------ EXERCISE MATERIAL ------

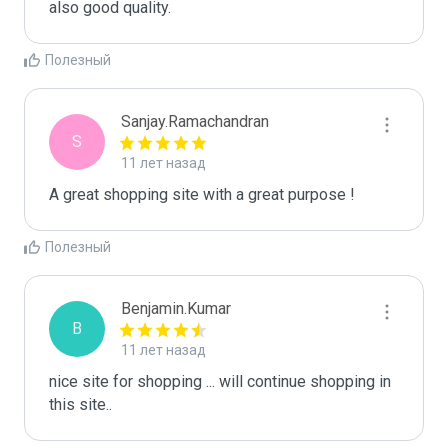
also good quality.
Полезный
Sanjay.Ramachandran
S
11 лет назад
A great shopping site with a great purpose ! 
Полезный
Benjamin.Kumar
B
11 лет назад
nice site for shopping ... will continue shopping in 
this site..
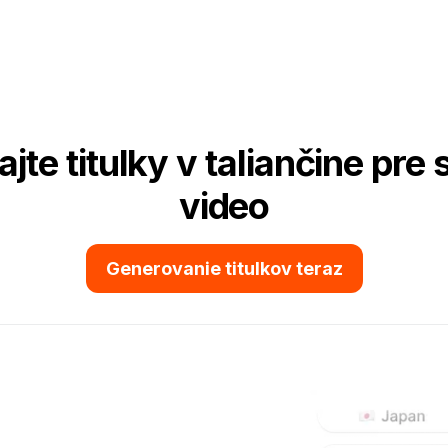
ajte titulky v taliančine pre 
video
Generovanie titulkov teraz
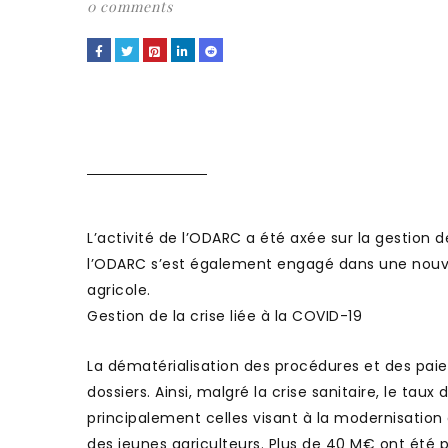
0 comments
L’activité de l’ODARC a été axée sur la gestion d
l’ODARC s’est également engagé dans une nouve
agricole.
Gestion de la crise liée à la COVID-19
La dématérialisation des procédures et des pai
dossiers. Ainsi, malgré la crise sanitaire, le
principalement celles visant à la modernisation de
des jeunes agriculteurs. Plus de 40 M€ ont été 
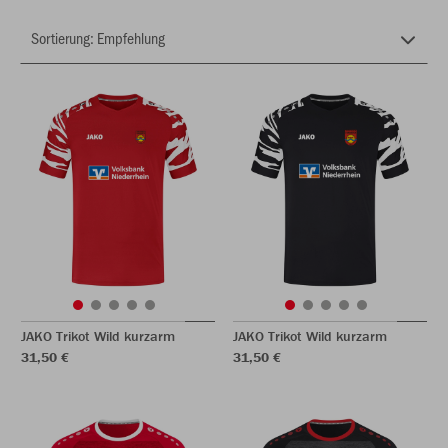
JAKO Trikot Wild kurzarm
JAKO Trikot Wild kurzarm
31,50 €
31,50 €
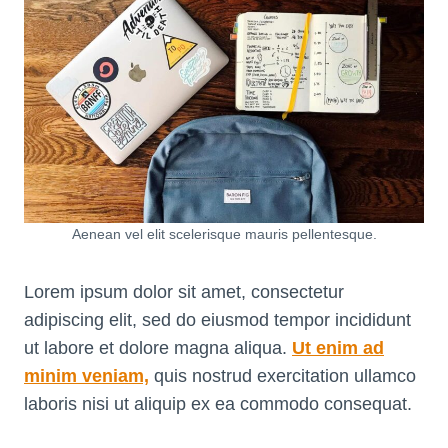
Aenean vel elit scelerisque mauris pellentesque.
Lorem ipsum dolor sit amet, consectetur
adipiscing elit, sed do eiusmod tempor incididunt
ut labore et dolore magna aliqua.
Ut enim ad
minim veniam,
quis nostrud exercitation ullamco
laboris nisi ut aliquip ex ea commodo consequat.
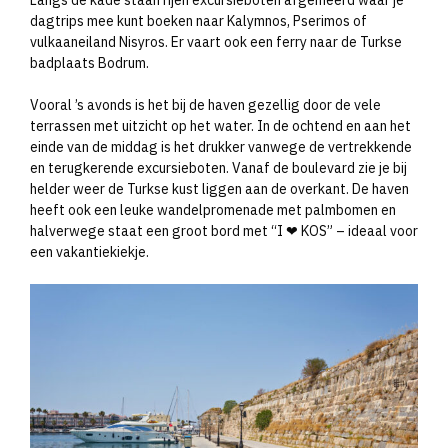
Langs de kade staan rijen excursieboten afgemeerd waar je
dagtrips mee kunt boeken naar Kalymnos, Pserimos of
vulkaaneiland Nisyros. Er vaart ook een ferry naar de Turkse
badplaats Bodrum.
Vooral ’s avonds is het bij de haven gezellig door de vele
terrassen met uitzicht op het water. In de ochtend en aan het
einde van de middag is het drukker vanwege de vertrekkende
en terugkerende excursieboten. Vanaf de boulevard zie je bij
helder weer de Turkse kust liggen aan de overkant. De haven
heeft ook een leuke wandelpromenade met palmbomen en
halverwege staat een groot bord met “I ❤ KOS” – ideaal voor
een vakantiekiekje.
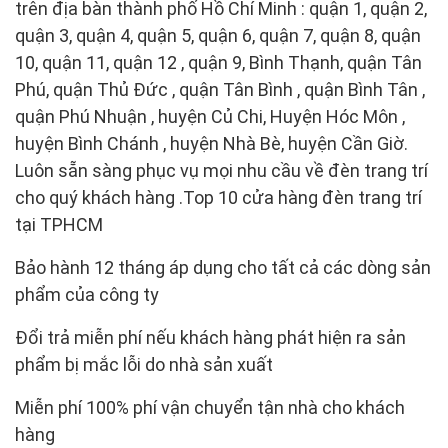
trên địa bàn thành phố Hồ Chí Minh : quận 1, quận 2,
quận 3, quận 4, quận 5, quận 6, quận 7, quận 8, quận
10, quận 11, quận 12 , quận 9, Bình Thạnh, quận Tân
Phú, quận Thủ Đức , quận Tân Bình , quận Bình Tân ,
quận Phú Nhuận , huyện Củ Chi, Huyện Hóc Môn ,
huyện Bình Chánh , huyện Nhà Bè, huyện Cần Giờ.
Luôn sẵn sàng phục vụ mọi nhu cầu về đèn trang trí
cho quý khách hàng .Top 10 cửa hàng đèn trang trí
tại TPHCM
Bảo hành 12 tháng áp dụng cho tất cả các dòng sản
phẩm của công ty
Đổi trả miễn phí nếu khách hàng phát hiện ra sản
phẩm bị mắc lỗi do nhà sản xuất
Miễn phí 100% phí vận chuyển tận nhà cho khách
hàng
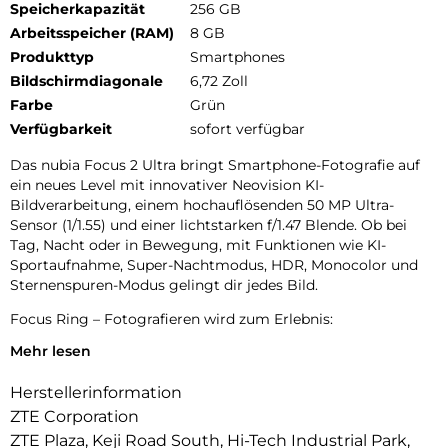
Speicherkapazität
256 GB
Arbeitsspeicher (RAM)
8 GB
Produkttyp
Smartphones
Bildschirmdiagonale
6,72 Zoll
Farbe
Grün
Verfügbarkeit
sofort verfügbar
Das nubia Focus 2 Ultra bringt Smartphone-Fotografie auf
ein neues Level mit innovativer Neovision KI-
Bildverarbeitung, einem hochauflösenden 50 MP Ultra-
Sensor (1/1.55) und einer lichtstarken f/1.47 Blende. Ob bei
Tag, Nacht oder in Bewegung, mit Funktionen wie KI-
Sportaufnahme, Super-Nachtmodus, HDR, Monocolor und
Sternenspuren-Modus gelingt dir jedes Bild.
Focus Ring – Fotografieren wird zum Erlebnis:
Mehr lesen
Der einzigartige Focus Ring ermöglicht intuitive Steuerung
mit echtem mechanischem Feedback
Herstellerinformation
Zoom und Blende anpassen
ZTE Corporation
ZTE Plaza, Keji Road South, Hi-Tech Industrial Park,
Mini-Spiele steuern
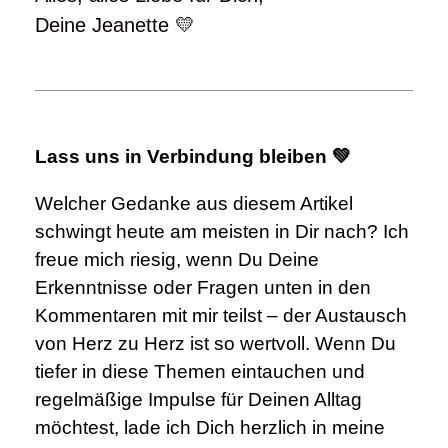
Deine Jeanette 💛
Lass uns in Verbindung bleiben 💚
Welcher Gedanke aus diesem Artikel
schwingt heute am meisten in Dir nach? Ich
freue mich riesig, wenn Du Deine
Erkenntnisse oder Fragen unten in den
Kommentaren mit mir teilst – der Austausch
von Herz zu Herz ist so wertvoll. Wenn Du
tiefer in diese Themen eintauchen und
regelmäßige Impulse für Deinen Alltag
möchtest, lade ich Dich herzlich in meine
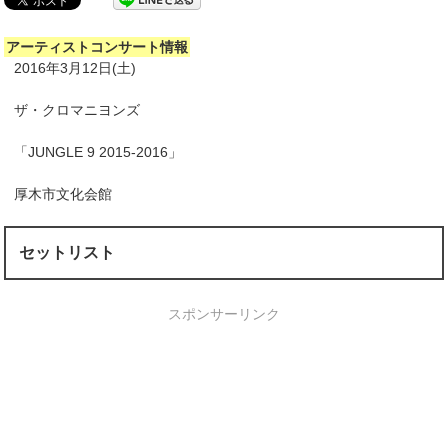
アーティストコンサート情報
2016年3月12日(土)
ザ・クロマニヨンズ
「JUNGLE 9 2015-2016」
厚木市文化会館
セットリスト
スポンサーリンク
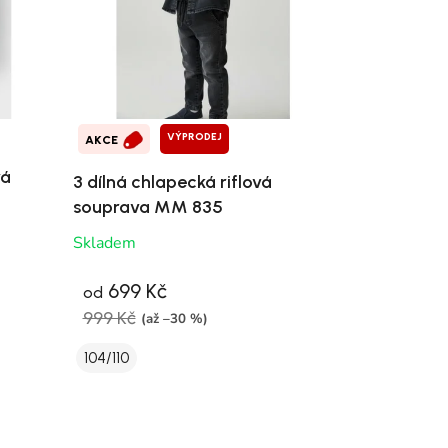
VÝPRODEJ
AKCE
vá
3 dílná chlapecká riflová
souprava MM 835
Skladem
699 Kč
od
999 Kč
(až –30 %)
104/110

------

== TASK TO CARRY OUT ==
What is needed is each line from the records with the word "huyện" in it.

== RESPONSE TO THE TASK ==
quận Phú Nhuận , huyện Củ Chi, Huyện Hóc Môn ,
huyện Bình Chánh , huyện Nhà Bè, huyện Cần Giờ.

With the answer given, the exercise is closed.